When I went to visit my grandmother who lived in the country, she had one of those wall phones that you had to stand beside to talk into the mouthpiece. You turned a crank to make a call. I was startled when I heard it ring but she did not answer it. She told me that was not her ring.
By the time I moved to the country, those phones were obsolete. My in-laws told me they used to have an operator move all of their calls forward. You had to call the operator and ask for the party you wanted so I guess this was progress.
I again was on a party line. I heard one other ring. I knew unless it was a one-long ring I was not to answer. I am not exactly sure how long we had that situation but it seemed like it was forever. That was the phone I referred to in a previous article. The one where my children got in trouble because they knew I was tethered to the phone on the wall.
By the time the children were in high school, we had a line of our own. When girlfriends and boyfriends called, we did not have to think of anyone else on our line. The children were each limited to one-half hour on the phone. They had to share. By that time, I had two phones in the house. There was a wall phone upstairs and another one downstairs. I opted for a very long cord so I was able to move around a little.

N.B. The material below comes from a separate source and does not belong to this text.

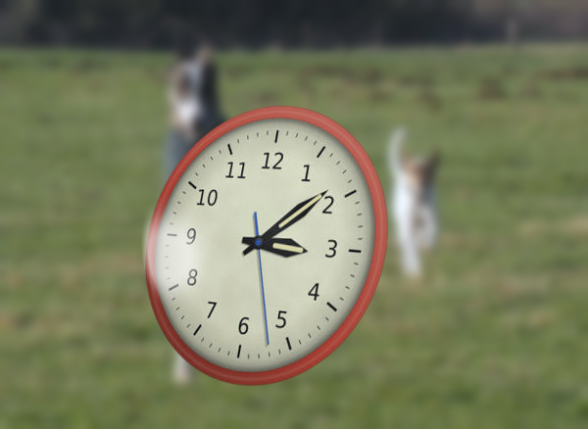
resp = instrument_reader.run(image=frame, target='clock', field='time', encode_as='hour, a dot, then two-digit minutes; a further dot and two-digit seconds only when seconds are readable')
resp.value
3.08.27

While my son’s parrot was living here it chewed off the cord so my son replaced it. At that time, I had to record messages to parents so children could keep up on their assignments. If the parrot made noise, I had to redo my message.

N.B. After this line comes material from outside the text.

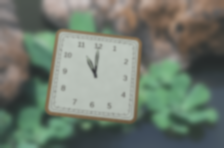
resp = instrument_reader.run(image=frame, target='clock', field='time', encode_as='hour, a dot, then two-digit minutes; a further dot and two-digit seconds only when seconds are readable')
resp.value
11.00
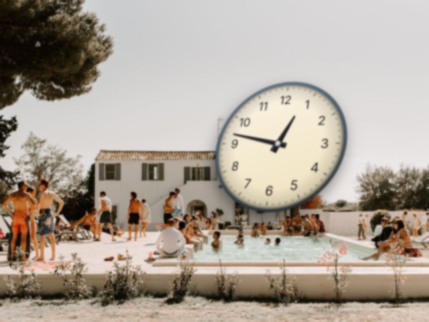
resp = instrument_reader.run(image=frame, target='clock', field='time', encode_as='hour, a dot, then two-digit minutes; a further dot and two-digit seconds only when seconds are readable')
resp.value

My son used to call after 11 o’clock to get cheaper rates. Do you remember doing that? I went upstairs to talk and his father used the downstairs phone. We had no heat upstairs so I had the ice box!
One year when he came home, he brought us a new phone. It had two extensions. You could take the phone off the hook and put it wherever you were going to be. All you had to remember was to put the thing back on the charger to charge it overnight.

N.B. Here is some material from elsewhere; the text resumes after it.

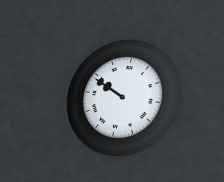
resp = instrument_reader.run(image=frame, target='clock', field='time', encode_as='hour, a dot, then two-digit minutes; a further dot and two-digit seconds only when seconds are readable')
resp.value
9.49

Now, of course, people have cell phones. Sorry to say the children have trouble receiving calls when they are here. My cell signal is not reliable. I sometimes have service but more often than not I have nothing. I definitely cannot let my landline go.
I sent my son a message a couple weeks ago. He got it when I was on my way to my daughter’s for supper. He called to see if I had just sent him a message. I told him, no, that had been sent weeks ago.
After the Bucky Phillips episode I thought things would get better. The nearby fire department asked to go up on the back of my property to test coverage. A new tower was installed, but it had not been helpful.
Once when I was reporting an outage, the operator I talked to asked for an alternative number to call me back if we got disconnected. I explained the lack of cell service in this area so she did not bother making a note.
Although things are better today, we still have a log way to go to get what cities have. Our internet connection is not reliable either. My computer goes off and on. I have trouble getting these columns out at times. If my computer ever dies, I am all done writing. I am not about to go through what I had to, to get hitched up the last time. It took me four months and a lot of phone calls to get things started. I even had a computer tech helping me!